Judge Kavanaugh’s detractors argue that the normal rule of presumption of innocence does not apply to what they call a “job interview” for the lifetime position of a Supreme Court justice. They are wrong.
The presumption of innocence is not confined to criminal trials. It is essential to preserving due process for individuals who have been unfairly accused in any meaningful situation, especially if they are at risk of losing their livelihood, reputation, and serenity of family life as a result of the allegations alone. It is precisely because we are talking about a seat on the Supreme Court that the process for evaluating a candidate to fill that seat must be fair in all respects. It must be governed by the rule of law into which the constitutional right of due process is so deeply embedded. Moreover, if Judge Kavanaugh is being viewed through the prism of a job interview, the senators conducting their constitutionally mandated “advice and consent” function should be viewed through the prism of a review of their job performance. The Democrats on the Judiciary Committee failed miserably in their job performance by taking their obstructionist campaign of partisan character assassination to new lows.

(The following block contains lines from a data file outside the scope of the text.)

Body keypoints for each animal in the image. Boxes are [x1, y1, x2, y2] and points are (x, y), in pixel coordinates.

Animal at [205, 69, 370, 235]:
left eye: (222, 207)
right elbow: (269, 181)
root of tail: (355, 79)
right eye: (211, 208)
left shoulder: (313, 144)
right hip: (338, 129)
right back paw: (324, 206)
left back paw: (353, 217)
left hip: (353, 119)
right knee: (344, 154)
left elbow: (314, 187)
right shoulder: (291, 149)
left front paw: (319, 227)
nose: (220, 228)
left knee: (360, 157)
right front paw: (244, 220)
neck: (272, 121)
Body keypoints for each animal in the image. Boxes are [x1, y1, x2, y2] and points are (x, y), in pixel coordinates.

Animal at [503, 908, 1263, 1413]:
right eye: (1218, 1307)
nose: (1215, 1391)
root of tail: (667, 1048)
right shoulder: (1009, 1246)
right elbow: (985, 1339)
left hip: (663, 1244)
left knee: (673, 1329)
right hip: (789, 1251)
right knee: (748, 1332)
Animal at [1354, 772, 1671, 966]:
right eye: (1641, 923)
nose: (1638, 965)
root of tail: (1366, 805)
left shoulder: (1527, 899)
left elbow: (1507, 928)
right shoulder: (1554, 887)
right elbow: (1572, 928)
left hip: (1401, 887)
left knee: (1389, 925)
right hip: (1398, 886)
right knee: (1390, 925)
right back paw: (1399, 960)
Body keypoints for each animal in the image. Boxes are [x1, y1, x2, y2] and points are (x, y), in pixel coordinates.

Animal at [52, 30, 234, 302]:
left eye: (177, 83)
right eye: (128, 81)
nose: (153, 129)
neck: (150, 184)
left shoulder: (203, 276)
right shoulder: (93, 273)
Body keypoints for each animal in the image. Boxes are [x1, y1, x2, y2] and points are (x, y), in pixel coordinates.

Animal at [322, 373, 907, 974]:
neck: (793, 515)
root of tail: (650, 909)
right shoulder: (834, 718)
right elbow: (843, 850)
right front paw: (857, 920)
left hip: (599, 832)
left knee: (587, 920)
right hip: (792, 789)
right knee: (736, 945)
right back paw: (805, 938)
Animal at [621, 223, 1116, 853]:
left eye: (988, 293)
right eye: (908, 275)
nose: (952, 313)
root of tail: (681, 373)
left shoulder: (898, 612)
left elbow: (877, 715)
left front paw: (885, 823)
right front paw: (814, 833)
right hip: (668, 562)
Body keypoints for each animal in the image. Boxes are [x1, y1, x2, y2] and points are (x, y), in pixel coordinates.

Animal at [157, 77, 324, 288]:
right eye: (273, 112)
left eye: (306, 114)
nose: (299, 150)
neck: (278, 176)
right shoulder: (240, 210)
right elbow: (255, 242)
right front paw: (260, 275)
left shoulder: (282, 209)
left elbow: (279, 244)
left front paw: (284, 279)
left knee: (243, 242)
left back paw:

The jury is out, so to speak, on the current allegations against Judge Kavanaugh until the FBI completes its investigation and submits its summaries of its interviews to the White House and the Senate by this Friday. If nothing new of consequence emerges beyond what we know today that would cast serious doubt on the veracity of Judge Kavanaugh’s denials of the allegations, Judge Kavanaugh should be confirmed immediately.